We live at Werribee.’

Half an hour out, semi-rural.

‘What date was this?’ I asked.

‘The second of November, Sunday. I remember

’cause I had to do a statement for the cops.’

‘Was Honey working?’

‘Nuh, at her mum’s. She only did Friday and Saturdays.’

‘What time did you get to the club?’

‘’Bout ten. Don’t know exactly.’

‘And what happened?’

He flicked his cigarette butt away in a glowing arc and did the thing with his hair. If I’d had a pair of scissors I would have cut that forelock off.

‘I went up to the bar and told the girl to get Frank for me.
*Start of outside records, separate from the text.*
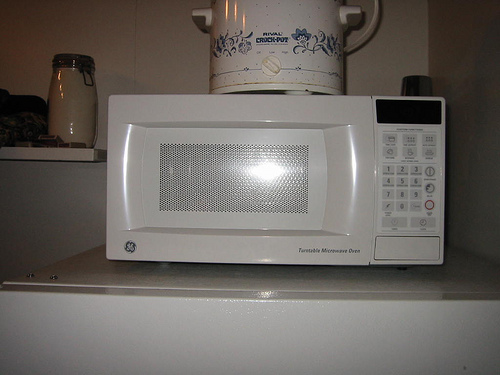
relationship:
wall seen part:
[445, 5, 498, 285] [464, 186, 478, 198]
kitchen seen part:
[4, 4, 498, 367] [228, 330, 244, 344]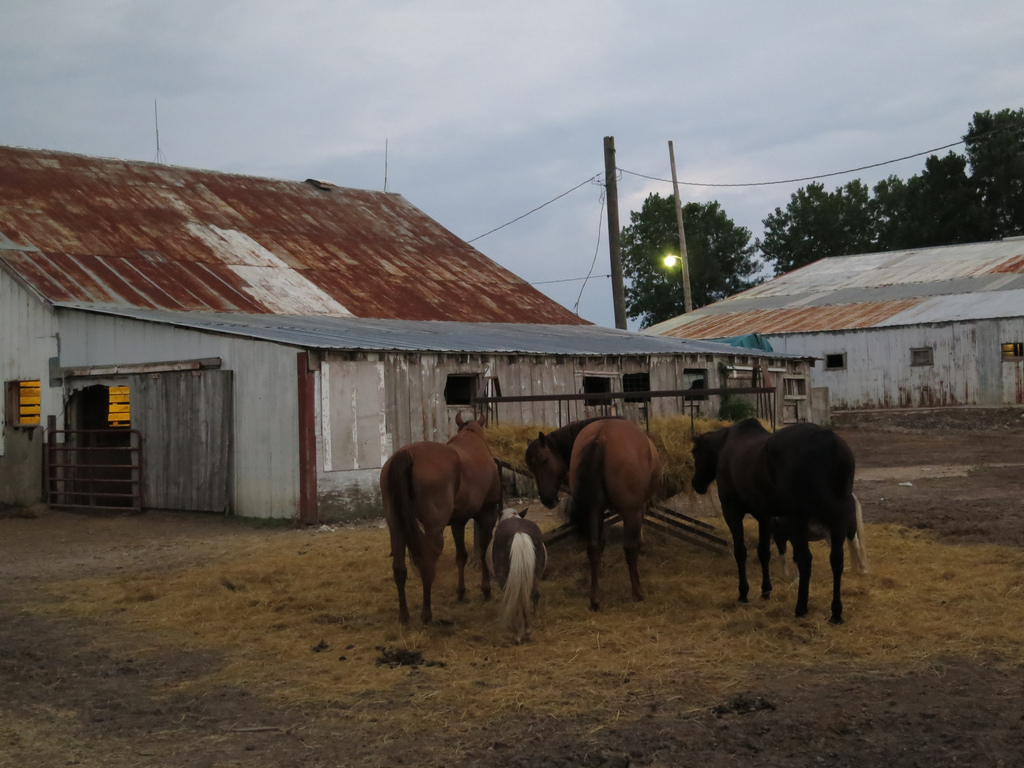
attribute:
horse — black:
[687, 418, 846, 624]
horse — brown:
[519, 411, 653, 620]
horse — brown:
[378, 412, 503, 619]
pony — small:
[488, 506, 534, 649]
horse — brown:
[364, 393, 500, 629]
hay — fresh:
[76, 523, 991, 676]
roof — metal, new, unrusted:
[71, 301, 812, 372]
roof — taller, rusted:
[7, 155, 586, 320]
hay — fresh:
[463, 396, 735, 495]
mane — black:
[512, 409, 627, 459]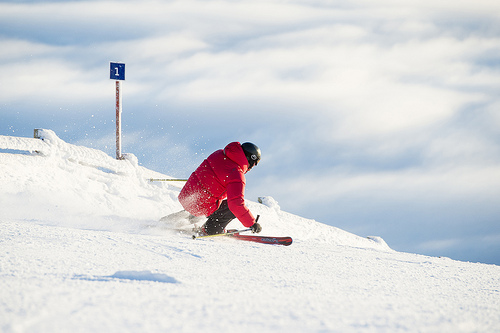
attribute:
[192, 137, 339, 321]
man — wearing, skiing, hunched over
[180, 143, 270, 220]
jacket — red, puffer, on, hooded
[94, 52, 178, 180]
post — behind, trail marker, Blue 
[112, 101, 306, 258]
person — skiing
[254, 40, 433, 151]
sky — cloudy, blue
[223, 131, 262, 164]
helmet — black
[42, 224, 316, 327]
snow — fresh, powder, mounds, white 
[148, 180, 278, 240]
pants — black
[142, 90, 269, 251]
coat — red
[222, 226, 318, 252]
ski — Red , black 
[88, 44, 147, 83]
1 — White 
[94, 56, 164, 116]
sign — blue 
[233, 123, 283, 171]
helmet — dark 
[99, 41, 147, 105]
square — blue 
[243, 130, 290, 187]
helmet — black 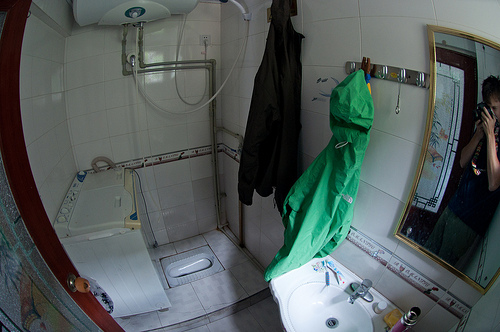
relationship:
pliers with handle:
[342, 39, 393, 109] [362, 73, 373, 99]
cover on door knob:
[74, 277, 91, 297] [66, 272, 92, 294]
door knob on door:
[66, 272, 92, 294] [2, 1, 131, 330]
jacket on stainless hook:
[263, 67, 375, 283] [339, 60, 429, 95]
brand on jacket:
[345, 195, 353, 205] [266, 70, 374, 277]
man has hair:
[443, 90, 499, 275] [469, 77, 499, 100]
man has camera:
[443, 90, 499, 275] [469, 98, 498, 123]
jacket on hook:
[272, 62, 372, 276] [357, 52, 374, 82]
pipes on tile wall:
[117, 19, 277, 288] [57, 0, 229, 254]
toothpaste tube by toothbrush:
[324, 260, 348, 288] [318, 270, 335, 288]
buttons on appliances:
[54, 200, 79, 228] [53, 152, 190, 320]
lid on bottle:
[400, 303, 420, 325] [388, 305, 415, 330]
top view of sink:
[153, 167, 395, 329] [206, 200, 391, 327]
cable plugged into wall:
[77, 33, 336, 113] [114, 11, 310, 137]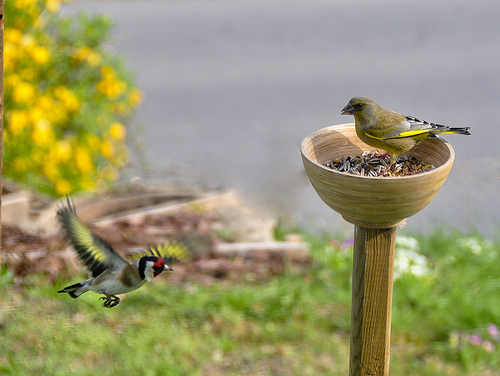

When he came out the office I shoved him against the wall. Had a knife on his throat, boning knife from work. I said something like, what do you think you’re doing fucking with Mel, prick? And he said, who? And I said Honey, and pressed the knife so a little bit of blood came out and then someone king-hit me on the side of the head.’

‘Were you knocked out?’

‘Nah, I hit the ground but wasn’t out cold. Frank’s two security goons were there, as well as a short blond bloke. Frank told ’em to take me out the back and they dragged me out this doorway and down these concrete steps so my head was banging on each one. I got a few punches in but each time I did they laid in worse. Down the bottom of the stairs the others stood back and let Frank have a go. He was kickin’ me in the guts, the kidneys, the head.’

Shane took out another Horizon and lit it.

‘Woke up the next afternoon in hospital, pissing blood. I was there for three days, lost a couple of teeth.’

He put his hand to his mouth and pulled out a bridge with false teeth attached, then put it back in. ‘It’s only temporary, I’m gonna get those fake teeth they put in your jaw with titanium screws. They match them exactly to your real teeth. I’m saving up.’

‘You must’ve wanted to kill him,’ I said. ‘I would have.’

‘I did,’ he laughed bitterly, ‘and we were going to get him, me and the boys. We were working on a plan but someone beat us to it and now I’m the prime fucking suspect ’cause I was telling anyone who’d listen.’